Records from a data source
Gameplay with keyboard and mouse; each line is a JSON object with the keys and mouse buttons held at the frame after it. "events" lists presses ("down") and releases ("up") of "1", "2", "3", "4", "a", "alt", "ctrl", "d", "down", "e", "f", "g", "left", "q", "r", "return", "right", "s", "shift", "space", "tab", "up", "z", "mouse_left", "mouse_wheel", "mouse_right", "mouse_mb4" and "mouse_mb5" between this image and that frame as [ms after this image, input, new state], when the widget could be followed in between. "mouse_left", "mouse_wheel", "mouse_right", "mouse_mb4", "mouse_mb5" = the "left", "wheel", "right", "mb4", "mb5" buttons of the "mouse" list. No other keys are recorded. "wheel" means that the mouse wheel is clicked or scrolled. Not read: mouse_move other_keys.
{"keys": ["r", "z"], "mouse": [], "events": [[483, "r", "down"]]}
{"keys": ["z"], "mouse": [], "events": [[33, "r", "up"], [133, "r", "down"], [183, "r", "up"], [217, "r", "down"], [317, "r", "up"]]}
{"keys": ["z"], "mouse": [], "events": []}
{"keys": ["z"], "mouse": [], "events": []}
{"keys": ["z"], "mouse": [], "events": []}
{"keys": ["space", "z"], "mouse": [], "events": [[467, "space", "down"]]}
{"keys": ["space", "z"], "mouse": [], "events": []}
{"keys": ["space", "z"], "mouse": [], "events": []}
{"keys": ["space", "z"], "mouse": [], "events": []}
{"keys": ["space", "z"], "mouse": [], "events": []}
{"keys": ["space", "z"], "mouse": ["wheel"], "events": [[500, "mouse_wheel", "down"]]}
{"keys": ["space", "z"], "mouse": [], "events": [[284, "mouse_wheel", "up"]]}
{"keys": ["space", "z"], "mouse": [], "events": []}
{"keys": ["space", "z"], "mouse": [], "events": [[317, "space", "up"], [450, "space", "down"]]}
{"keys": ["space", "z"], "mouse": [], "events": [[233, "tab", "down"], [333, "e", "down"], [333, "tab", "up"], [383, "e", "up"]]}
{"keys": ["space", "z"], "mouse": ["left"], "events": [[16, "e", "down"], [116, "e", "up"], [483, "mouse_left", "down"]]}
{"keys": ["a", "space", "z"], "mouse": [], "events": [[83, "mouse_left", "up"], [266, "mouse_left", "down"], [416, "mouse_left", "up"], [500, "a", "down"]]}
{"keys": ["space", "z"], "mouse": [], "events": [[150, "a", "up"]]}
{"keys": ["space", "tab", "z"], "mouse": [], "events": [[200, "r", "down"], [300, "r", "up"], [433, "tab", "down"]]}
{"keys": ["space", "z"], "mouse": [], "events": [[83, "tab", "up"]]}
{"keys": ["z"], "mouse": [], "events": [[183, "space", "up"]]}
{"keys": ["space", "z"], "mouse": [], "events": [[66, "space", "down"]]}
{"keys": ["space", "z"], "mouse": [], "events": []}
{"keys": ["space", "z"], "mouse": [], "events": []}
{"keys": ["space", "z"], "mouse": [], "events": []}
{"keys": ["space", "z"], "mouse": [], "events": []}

◆ YOUR INSTRUCTIONS
Using the records above, state how many lines contain "down"; a single number is the whole answer.

◆ EXERCISE ANSWER
11